I’m trying, not forcefully, but gently, to help her see the pharmaceutical industry through the same lens that drew me in decades ago.
Because despite all of the criticism our industry sometimes receives, I continue to believe there is enormous purpose in this work. At its best, this industry mobilizes science, medicine, analytics, commercial strategy, empathy, and human ingenuity in service of patients facing devastating diseases.
There are not many industries where your daily work can contribute, even indirectly, to extending or improving human life.
That matters, and frankly makes this job still feel like a mission.
One thing I increasingly wonder about is how we help younger generations find that same sense of mission and direction.
Today’s graduates are entering a very different world than the one I entered in the 1990s.

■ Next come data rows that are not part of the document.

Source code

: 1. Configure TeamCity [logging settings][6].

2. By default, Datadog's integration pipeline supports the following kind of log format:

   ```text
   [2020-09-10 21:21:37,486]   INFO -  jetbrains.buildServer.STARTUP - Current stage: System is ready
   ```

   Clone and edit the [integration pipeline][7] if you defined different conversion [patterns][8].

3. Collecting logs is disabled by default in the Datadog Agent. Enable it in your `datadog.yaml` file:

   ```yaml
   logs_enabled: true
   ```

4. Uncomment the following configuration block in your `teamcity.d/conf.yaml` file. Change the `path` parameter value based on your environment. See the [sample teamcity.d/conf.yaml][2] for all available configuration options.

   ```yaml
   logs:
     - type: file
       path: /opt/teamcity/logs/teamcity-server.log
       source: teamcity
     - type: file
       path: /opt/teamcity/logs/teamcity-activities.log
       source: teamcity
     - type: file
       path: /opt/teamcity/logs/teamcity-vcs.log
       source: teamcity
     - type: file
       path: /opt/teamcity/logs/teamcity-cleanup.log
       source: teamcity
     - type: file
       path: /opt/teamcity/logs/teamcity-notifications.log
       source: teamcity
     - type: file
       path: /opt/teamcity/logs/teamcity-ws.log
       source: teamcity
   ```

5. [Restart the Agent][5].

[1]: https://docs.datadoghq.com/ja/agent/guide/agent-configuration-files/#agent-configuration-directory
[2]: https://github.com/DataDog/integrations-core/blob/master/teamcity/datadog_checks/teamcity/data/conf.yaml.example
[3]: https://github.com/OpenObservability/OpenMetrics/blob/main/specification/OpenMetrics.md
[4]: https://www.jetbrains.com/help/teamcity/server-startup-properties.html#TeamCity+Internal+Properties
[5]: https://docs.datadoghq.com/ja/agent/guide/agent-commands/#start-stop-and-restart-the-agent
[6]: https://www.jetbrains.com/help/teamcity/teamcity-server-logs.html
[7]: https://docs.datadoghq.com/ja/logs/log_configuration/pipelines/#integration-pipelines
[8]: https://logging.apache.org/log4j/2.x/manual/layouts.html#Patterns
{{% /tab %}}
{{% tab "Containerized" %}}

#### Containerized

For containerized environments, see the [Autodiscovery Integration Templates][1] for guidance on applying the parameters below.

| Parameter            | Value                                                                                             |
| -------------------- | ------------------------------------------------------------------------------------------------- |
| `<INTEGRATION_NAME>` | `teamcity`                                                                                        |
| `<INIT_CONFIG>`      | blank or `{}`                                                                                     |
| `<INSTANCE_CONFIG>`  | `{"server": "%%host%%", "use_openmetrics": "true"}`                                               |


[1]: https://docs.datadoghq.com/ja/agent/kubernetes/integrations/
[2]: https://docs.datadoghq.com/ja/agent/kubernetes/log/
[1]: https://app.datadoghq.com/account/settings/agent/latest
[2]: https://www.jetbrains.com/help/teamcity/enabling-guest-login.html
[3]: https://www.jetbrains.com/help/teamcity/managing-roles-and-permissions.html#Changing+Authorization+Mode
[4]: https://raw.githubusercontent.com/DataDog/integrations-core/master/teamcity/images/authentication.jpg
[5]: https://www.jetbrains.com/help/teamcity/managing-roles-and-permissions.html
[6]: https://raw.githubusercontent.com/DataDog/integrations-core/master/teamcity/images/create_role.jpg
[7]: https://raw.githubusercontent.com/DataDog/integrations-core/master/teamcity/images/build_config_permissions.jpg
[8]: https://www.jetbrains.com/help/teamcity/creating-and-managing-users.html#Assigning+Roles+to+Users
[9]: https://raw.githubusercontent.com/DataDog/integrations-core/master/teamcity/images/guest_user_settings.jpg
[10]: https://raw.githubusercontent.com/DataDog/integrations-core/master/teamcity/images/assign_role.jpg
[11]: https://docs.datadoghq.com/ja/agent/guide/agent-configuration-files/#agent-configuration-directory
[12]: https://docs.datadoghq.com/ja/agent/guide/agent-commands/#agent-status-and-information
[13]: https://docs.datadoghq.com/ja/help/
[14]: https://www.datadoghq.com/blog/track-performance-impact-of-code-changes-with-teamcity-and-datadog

They are coming of age amid AI disruption, social media distraction, political polarization, economic uncertainty, climate anxiety, and a culture that often encourages skepticism toward large institutions.
And yet, I think the desire for meaningful work remains very much intact.
What may be different is that younger professionals want a stronger emotional connection to why they are doing something. They are not simply looking for employment. They are looking for alignment with values, contribution, and identity.
In many respects, I think that is healthy.
But I also think our industry sometimes undersells itself in this regard.
Because if you strip away the corporate language and organizational complexity, what we are fundamentally doing is trying to solve deeply human problems: cancer, neurological disease, rare genetic disorders, infectious diseases, mental illness.
Those are worthy fights that are far from won.
Looking back, it is remarkable to me how one relatively simple conversation with my father altered the course of my life.
At the time, I did not fully understand what he was steering me toward. I simply followed the opportunity with a college-infused, wide-eyed sense of idealism. But once I arrived, I found something I had not expected from day one: purpose.
And perhaps that is what many young people are really searching for today: not certainty, but purpose.
A reason to care deeply about the work. A sense that what they are doing matters beyond themselves.
As parents, mentors, managers, and leaders, I think part of our responsibility is to help illuminate pathways toward that sense of meaning, whether in pharma or elsewhere.
I’d be very interested to hear how others are thinking about this with their own children, students, or younger colleagues as they begin launching their careers.
Because the next generation is not just inheriting jobs. They are inheriting the responsibility to tackle the next set of big fights.